The Aberrant Coronary Artery - The Management Approach.

Heart Lung Circ

Royal Prince Alfred Hospital, Sydney, NSW, Australia; Collaborative Research (CORE) Group, Macquarie University, Sydney, NSW, Australia.

Published: June 2018

Background: An aberrant coronary artery is a rare clinical occurrence with an incidence of 0.05-1.2%. Often it is an incidental finding detected on coronary angiography or at autopsy. However, symptomatic patients can experience angina, arrhythmia, sudden death or non-specific symptoms such as dyspnoea and syncope. At present, there are no guidelines or dedicated studies assessing the treatment of an aberrant coronary artery leaving management options for these patients controversial.
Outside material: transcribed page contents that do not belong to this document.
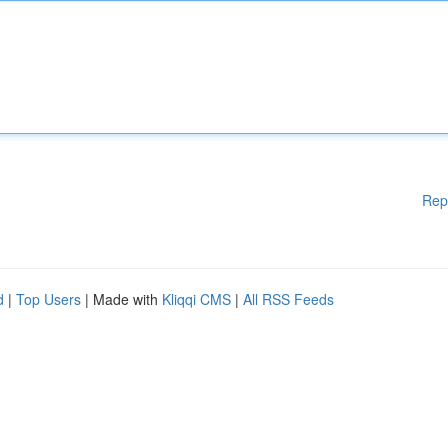
Rep
d
|
Top Users
| Made with
Kliqqi CMS
|
All RSS Feeds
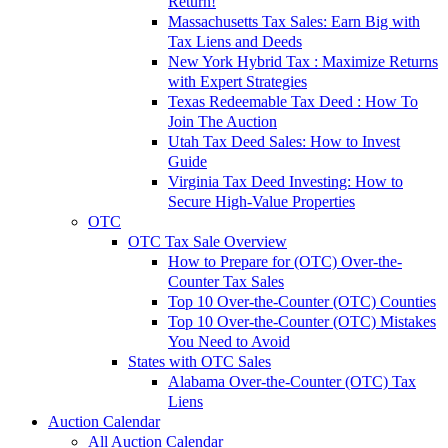
Return!
Massachusetts Tax Sales: Earn Big with
Tax Liens and Deeds
New York Hybrid Tax : Maximize Returns
with Expert Strategies
Texas Redeemable Tax Deed : How To
Join The Auction
Utah Tax Deed Sales: How to Invest
Guide
Virginia Tax Deed Investing: How to
Secure High-Value Properties
OTC
OTC Tax Sale Overview
How to Prepare for (OTC) Over-the-
Counter Tax Sales
Top 10 Over-the-Counter (OTC) Counties
Top 10 Over-the-Counter (OTC) Mistakes
You Need to Avoid
States with OTC Sales
Alabama Over-the-Counter (OTC) Tax
Liens
Auction Calendar
All Auction Calendar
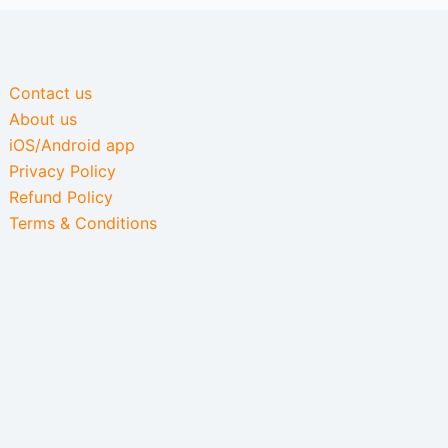
Contact us
About us
iOS/Android app
Privacy Policy
Refund Policy
Terms & Conditions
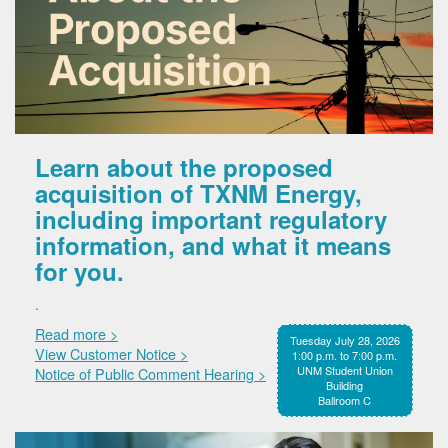
Learn about the proposed
acquisition of TXNM Energy,
including important regulatory
information, and what it means
for you.
.
Read more >
Tuesday July 28, 2026
View Customer Notice >
1:00 p.m. to 7:00 p.m.
UNM Student Union
Notice of Public Comment Hearing >
Building
Ballroom C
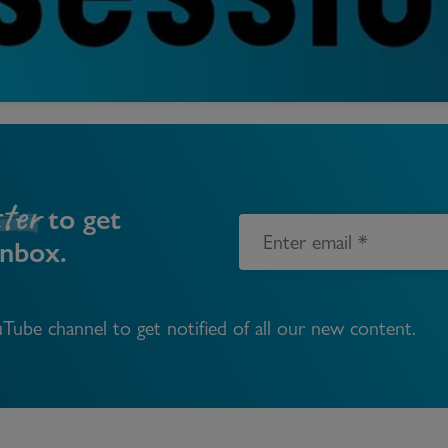
Block
roperty Management
Management
nting is Changing
Service Charge
ow to Videos
Right to Manage
quest Valuation
Major Works
ter
gister as a Landlord
to get
inbox.
ecome a Lettings MG
IP
Tube channel to get notified of all our new content.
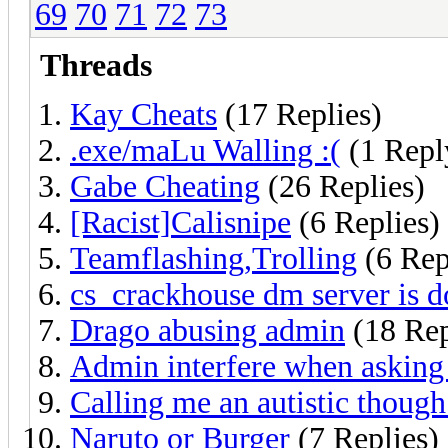
69
70
71
72
73
Threads
Kay Cheats
(17 Replies)
.exe/maLu Walling :(
(1 Repl
Gabe Cheating
(26 Replies)
[Racist]Calisnipe
(6 Replies)
Teamflashing,Trolling
(6 Rep
cs_crackhouse dm server is 
Drago abusing admin
(18 Rep
Admin interfere when asking 
Calling me an autistic though 
Naruto or Burger
(7 Replies)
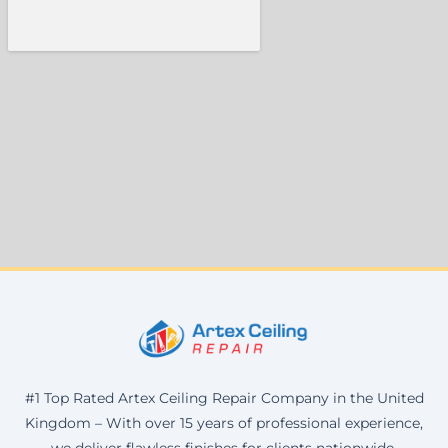
#1 Top Rated Artex Ceiling Repair Company in the United
Kingdom – With over 15 years of professional experience,
we deliver flawless finishes for clients nationwide.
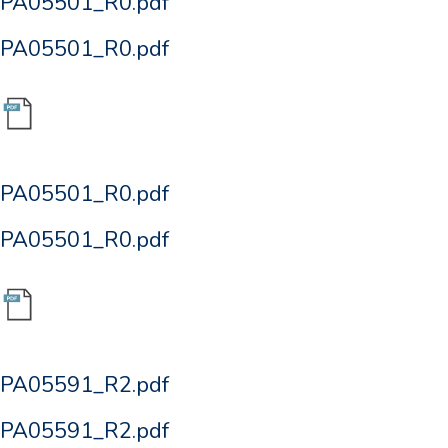
PA05501_R0.pdf
PA05501_R0.pdf
PA05501_R0.pdf
PA05501_R0.pdf
PA05591_R2.pdf
PA05591_R2.pdf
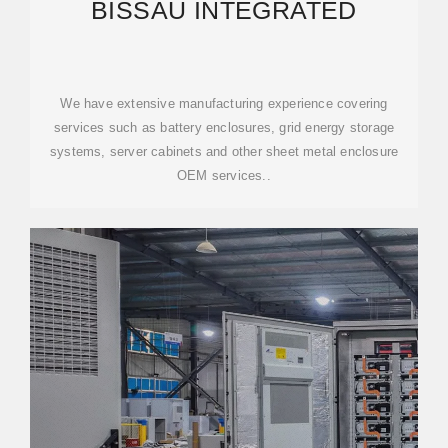
BISSAU INTEGRATED
We have extensive manufacturing experience covering
services such as battery enclosures, grid energy storage
systems, server cabinets and other sheet metal enclosure
OEM services..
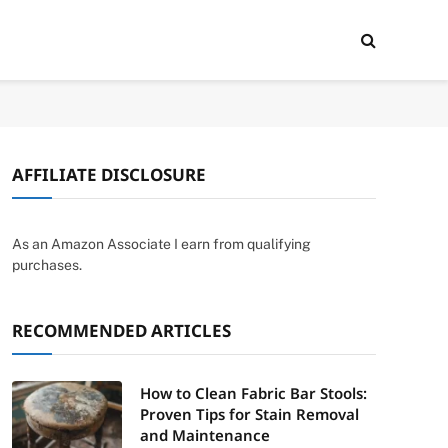
AFFILIATE DISCLOSURE
As an Amazon Associate I earn from qualifying
purchases.
RECOMMENDED ARTICLES
How to Clean Fabric Bar Stools:
Proven Tips for Stain Removal
and Maintenance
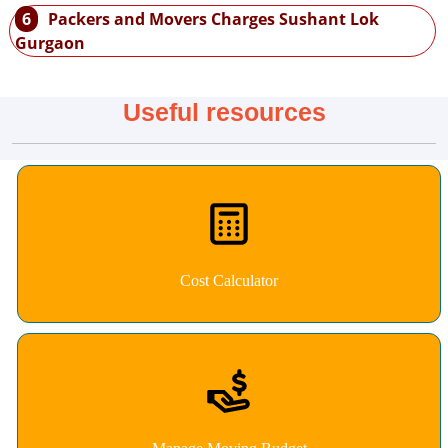
6
Packers and Movers Charges Sushant Lok
Gurgaon
Useful resources
Cost Calculator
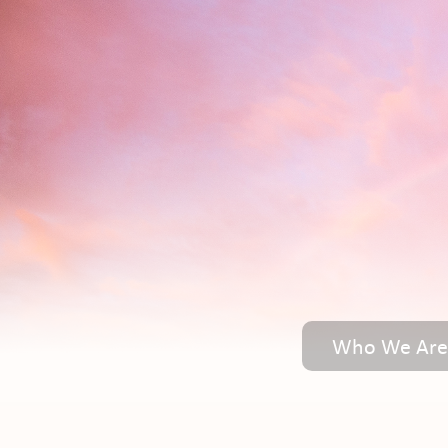
Who We Are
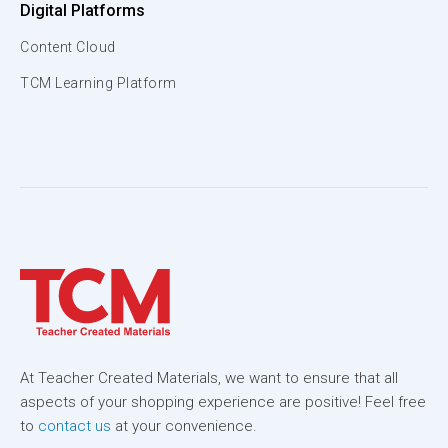
Digital Platforms
Content Cloud
TCM Learning Platform
At Teacher Created Materials, we want to ensure that all
aspects of your shopping experience are positive! Feel free
to
contact us
at your convenience.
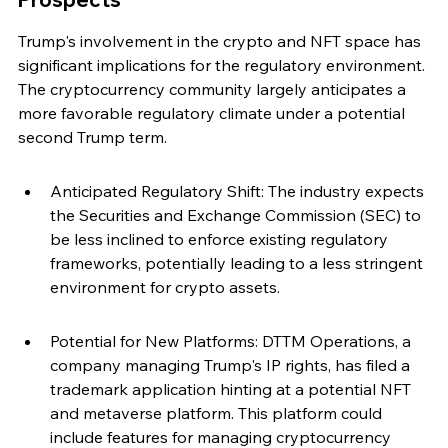
Trump's involvement in the crypto and NFT space has 
significant implications for the regulatory environment. 
The cryptocurrency community largely anticipates a 
more favorable regulatory climate under a potential 
second Trump term.
Anticipated Regulatory Shift: The industry expects 
the Securities and Exchange Commission (SEC) to 
be less inclined to enforce existing regulatory 
frameworks, potentially leading to a less stringent 
environment for crypto assets.
Potential for New Platforms: DTTM Operations, a 
company managing Trump's IP rights, has filed a 
trademark application hinting at a potential NFT 
and metaverse platform. This platform could 
include features for managing cryptocurrency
Methods: Selected international cardiothoracic surgeons were surveyed electronically in November 2016 to determine whether consensus exists on different management aspects for patients with an aberrant coronary artery arising from the contralateral sinus with an interarterial course.

Results: For asymptomatic patients with either an aberrant left main coronary artery (ALMCA) arising from the contralateral sinus or an aberrant right main coronary artery (ARMCA) arising from the contralateral sinus, there was no consensus on surgical correction of the anomaly. If myocardial ischaemia was demonstrated on either coronary angiography with fractional flow reserve measurements and/or stress myocardial perfusion scan, surgical correction was the consensus between the surveyed surgeons. If surgery was deemed appropriate, coronary artery bypass surgery utilising the internal mammary artery was marginally preferred by the respondents in patients with an ALMCA whilst unroofing of the coronary ostium was preferred in patients with an ARMCA. Although no consensus was reached, a large proportion of respondents would not treat a patient over the age of 30 years differently compared to those under 30 years old.

Conclusions: For symptomatic patients or if myocardial ischaemia is demonstrated on either coronary angiography with fractional flow reserve measurements and/or stress myocardial perfusion scan, surgical correction is indicated.